[whatwg] <input type="text" accept="">
alexey at feldgendler.ru
Sun Jun 11 10:08:34 PDT 2006
On Sun, 11 Jun 2006 23:34:00 +0700, Lachlan Hunt
<lachlan.hunt at lachy.id.au> wrote:
>> Enabling or disabling spell checking doesn't change the functionality
>> of an input.
> While the core functionality of allowing the user to enter text isn't
> changed, I'd consider spell checking to be part of the control's
> functionality, and so disabling it would change the functionality for
> the user.
There's nothing really bad in allowing CSS to control behavior to some
extent. CSS is a good rule-based language, and there is a use case -- why
not reuse the CSS engine (selectors, cascading etc)?
>> But misspelled words in an input with spellchecking enabled are
>> underlined with a wavy red line (and the underlining style could even
>> be changed by CSS), and that's presentation.
> Arguably, yes, but allowing authors to alter the presentation of
> misspelled words from the UAs default settings would only introduce
> usability problems. Users may not easily recognise any presentation set
> by the author as representing a missplled word.
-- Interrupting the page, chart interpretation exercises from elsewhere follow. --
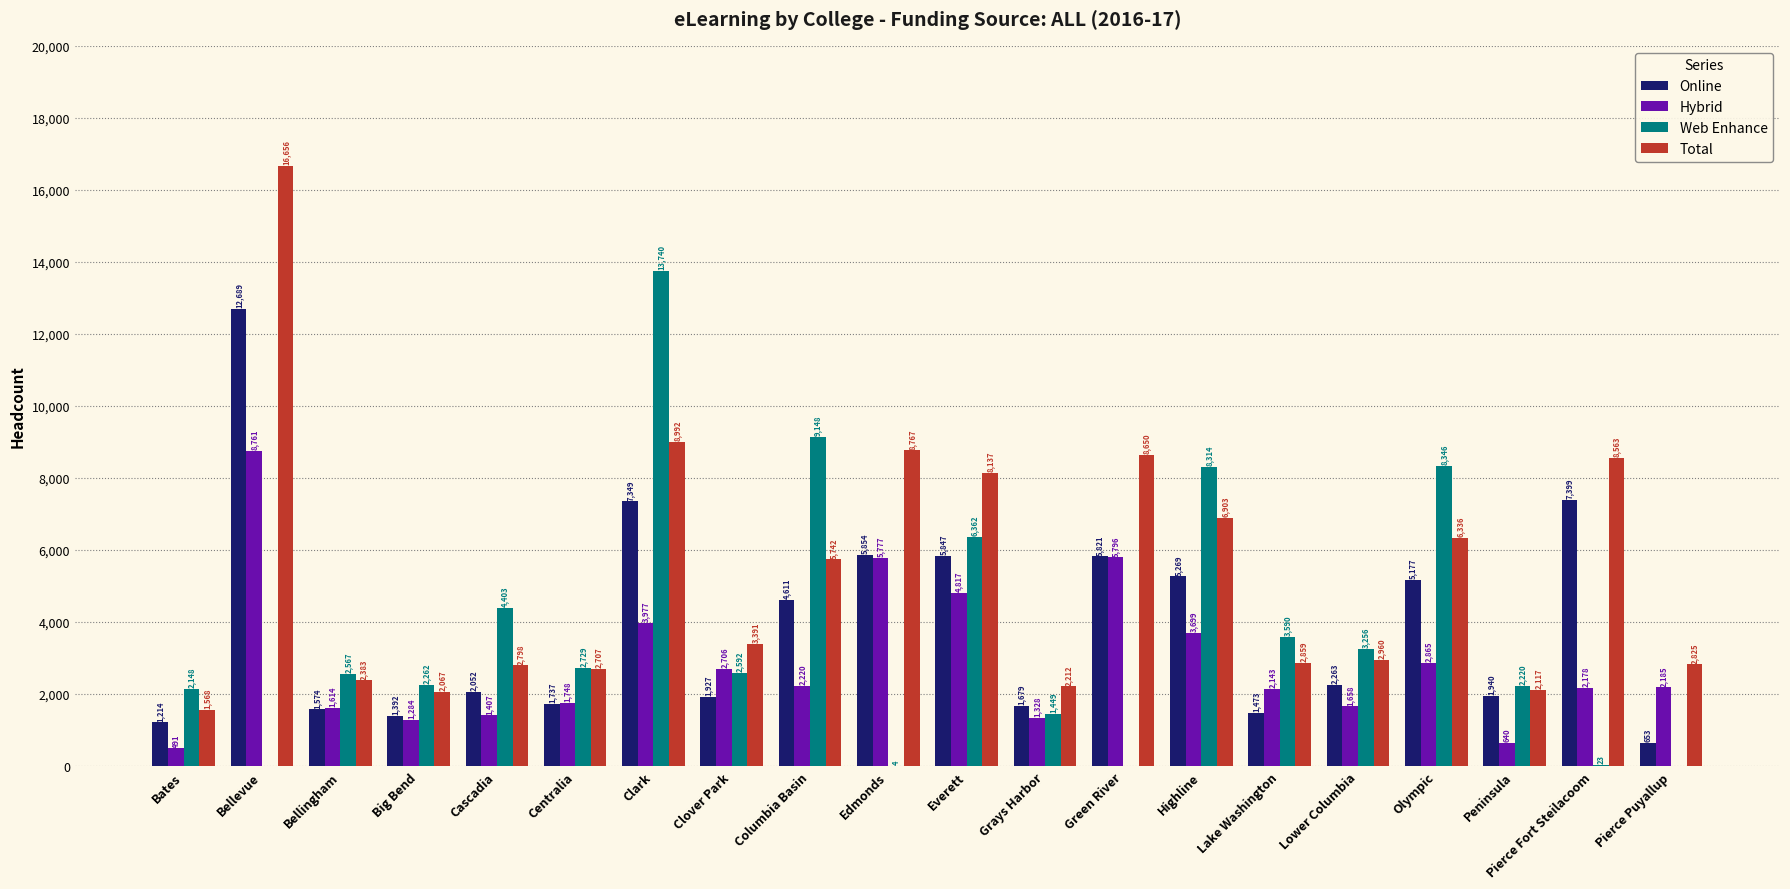

What is the total value across all series at Columbia Basin?

21721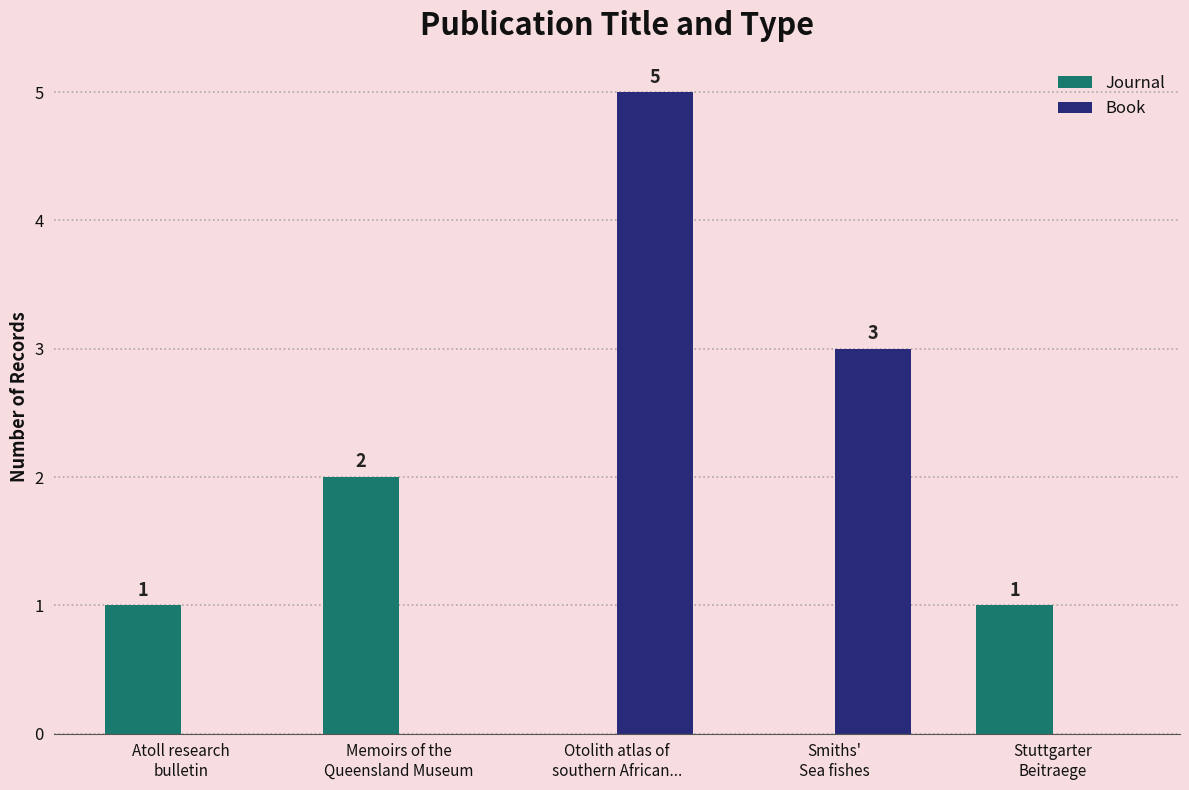

What is the sum of all Book values?

8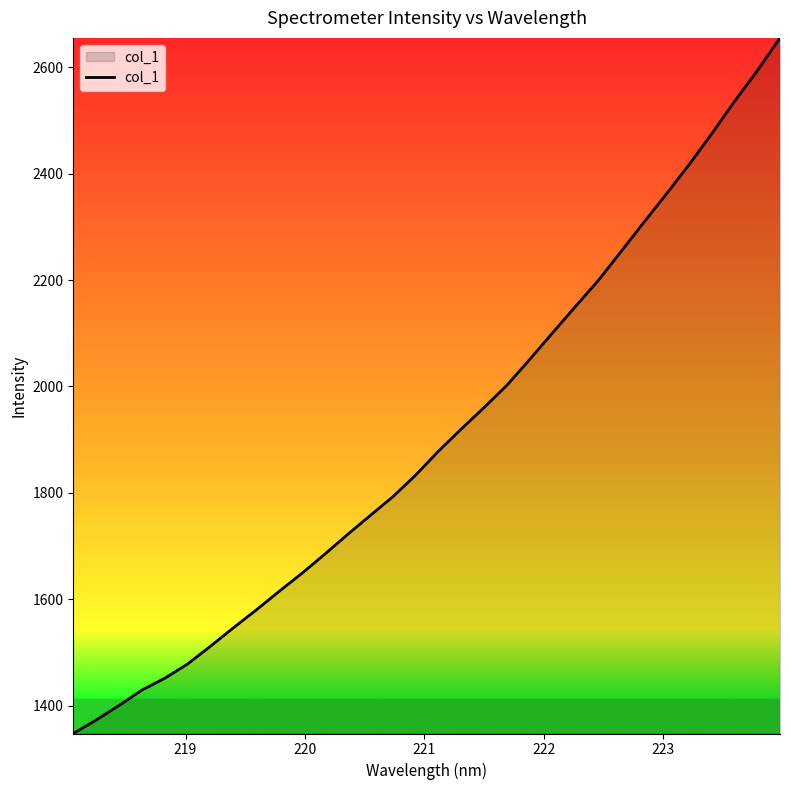

What is the minimum value shown in the chart?

1347.4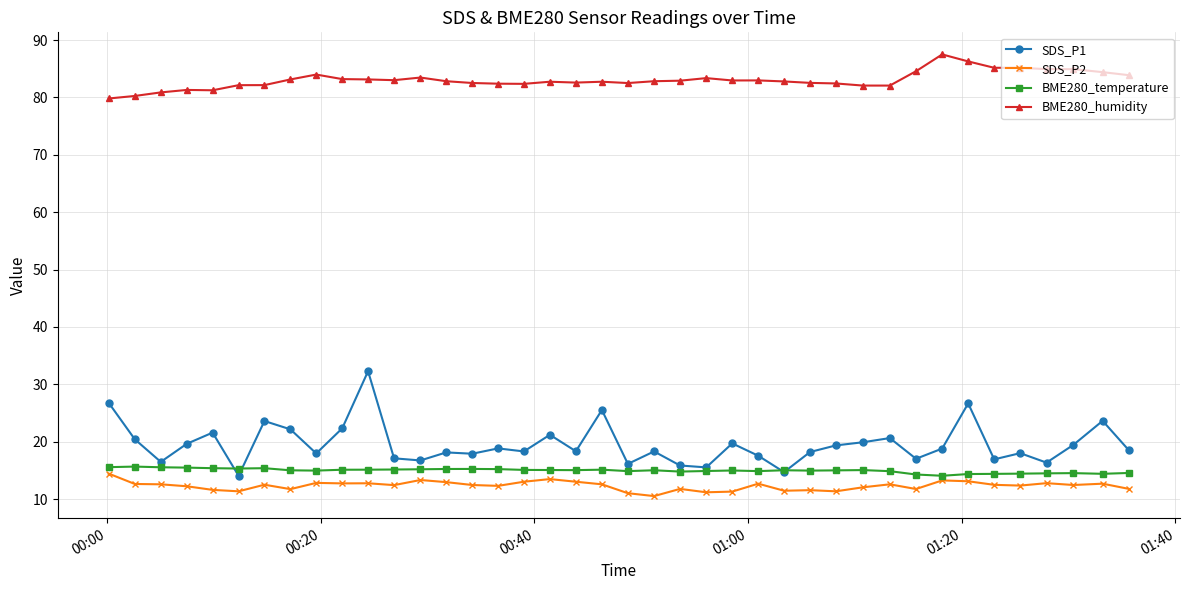

True or false: BME280_temperature and BME280_humidity cross at least once.

False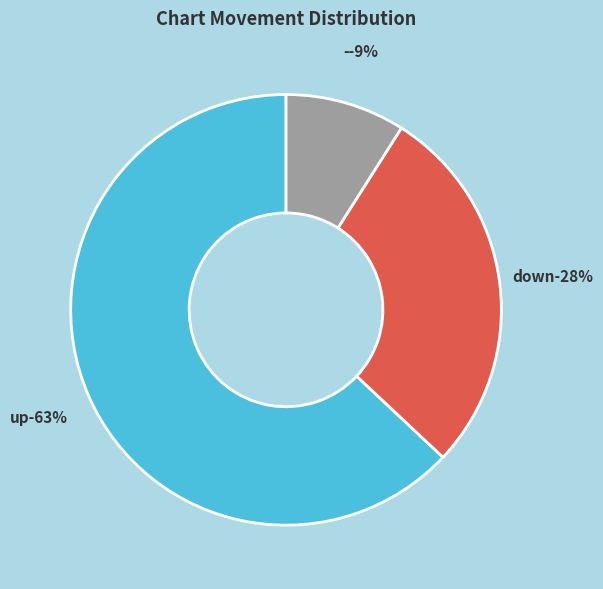

To the nearest percent, what portion does - represent?

9%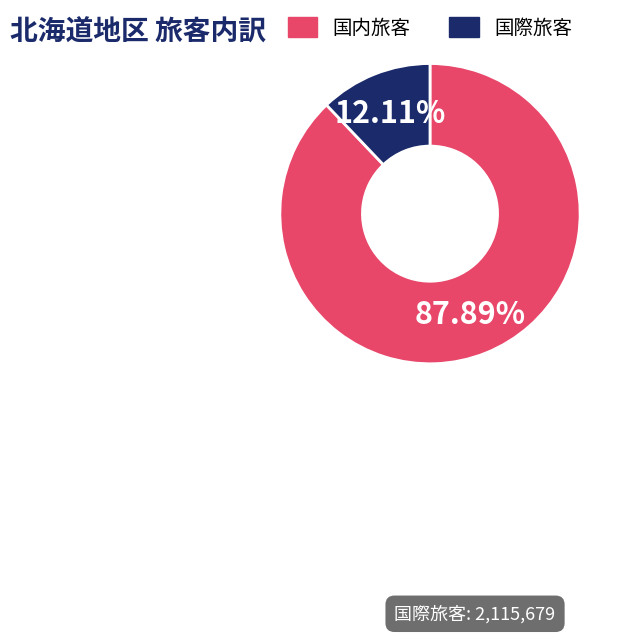

How many segments does this pie chart have?

2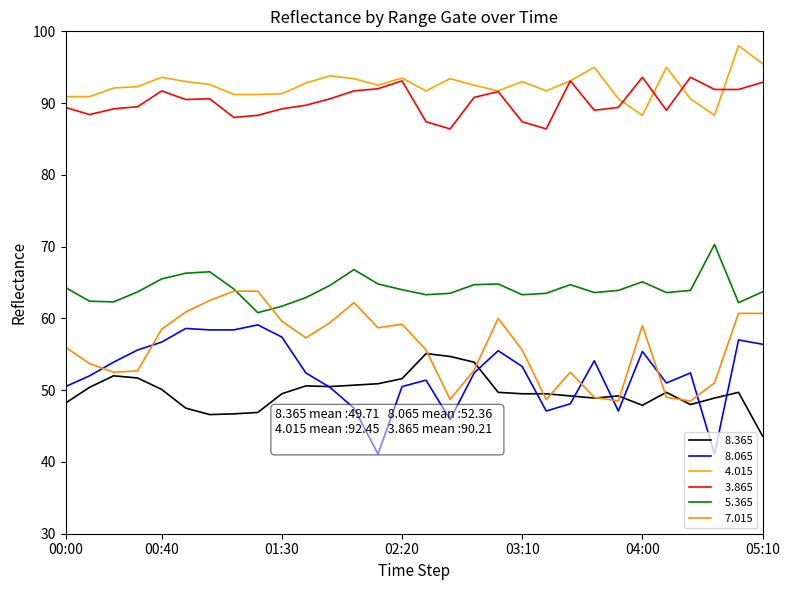

Does the chart have visible grid lines?

No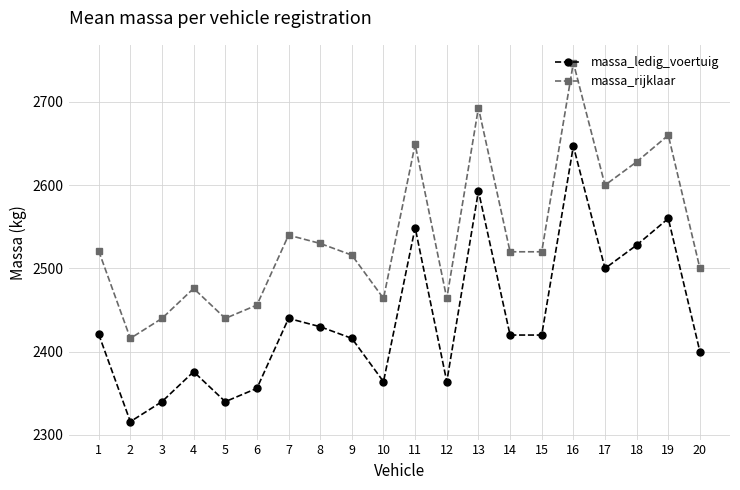

True or false: massa_ledig_voertuig and massa_rijklaar intersect in this chart.

False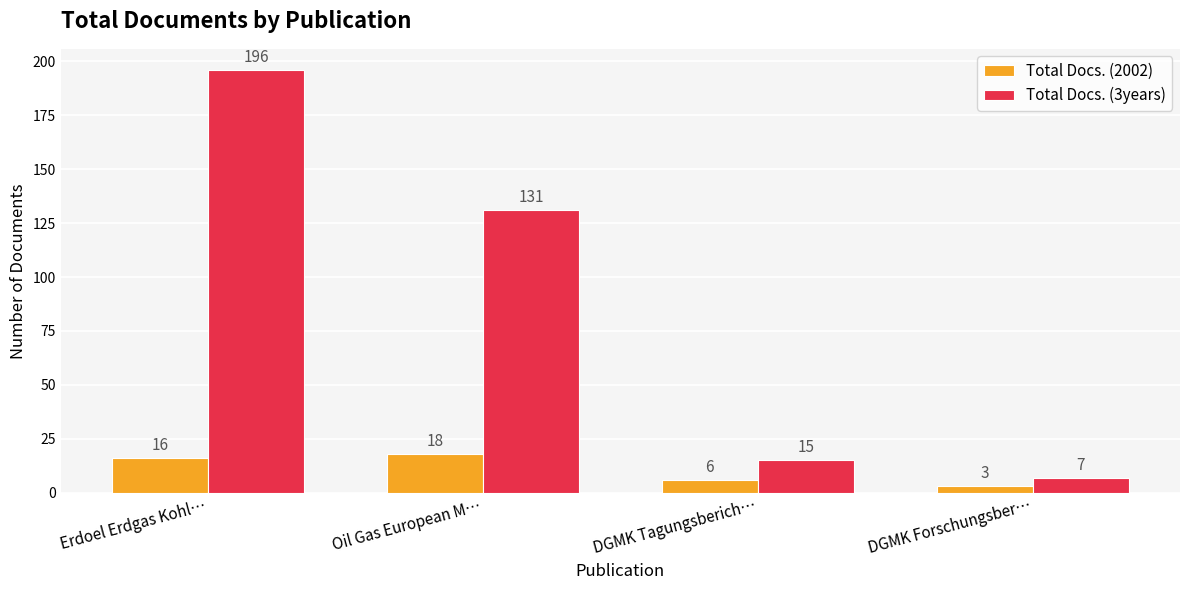

List the series in order of their overall mean, lowest first.

Total Docs. (2002), Total Docs. (3years)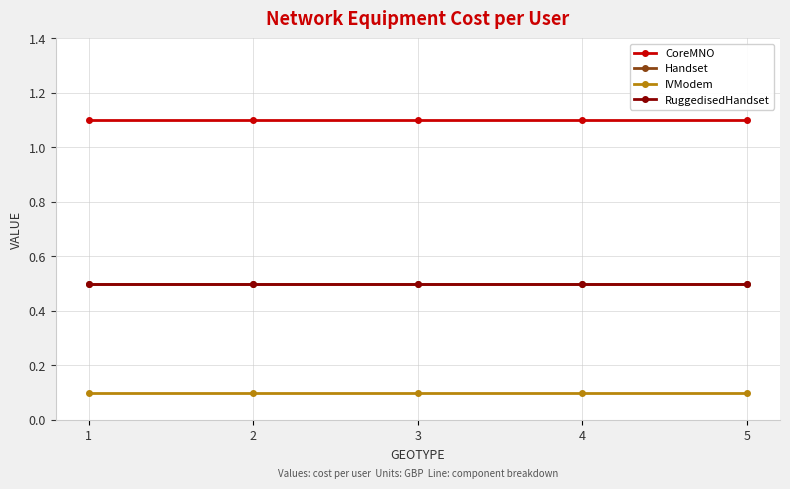

True or false: Handset and CoreMNO intersect in this chart.

False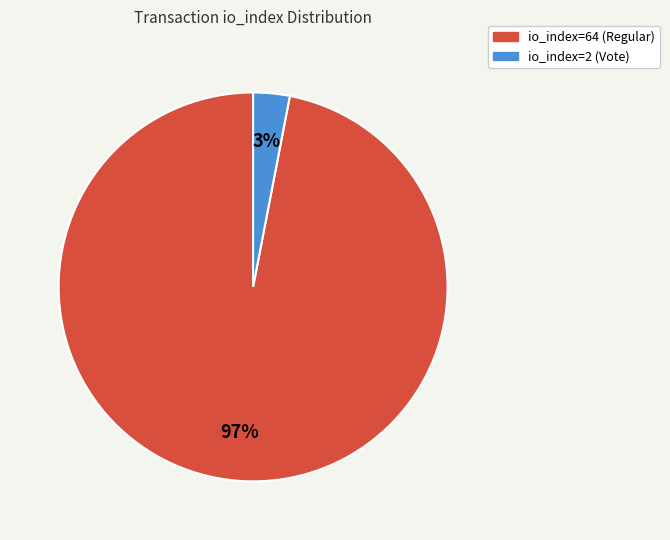

What is the smallest slice in the pie chart?

io_index=2 (Vote)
UAs may provide a way
> for the user to set their preferred presentation using some UA-specific
> means, but there's no need at all for the author to have any control
> over it.
It's not a bigger problem than is the author's ability to style
hyperlinks. Such ability exists for years, but actually on most websites
there are no problems with spotting links. Though authors theoretically
can use CSS to make their sites unusable, almost noone does so.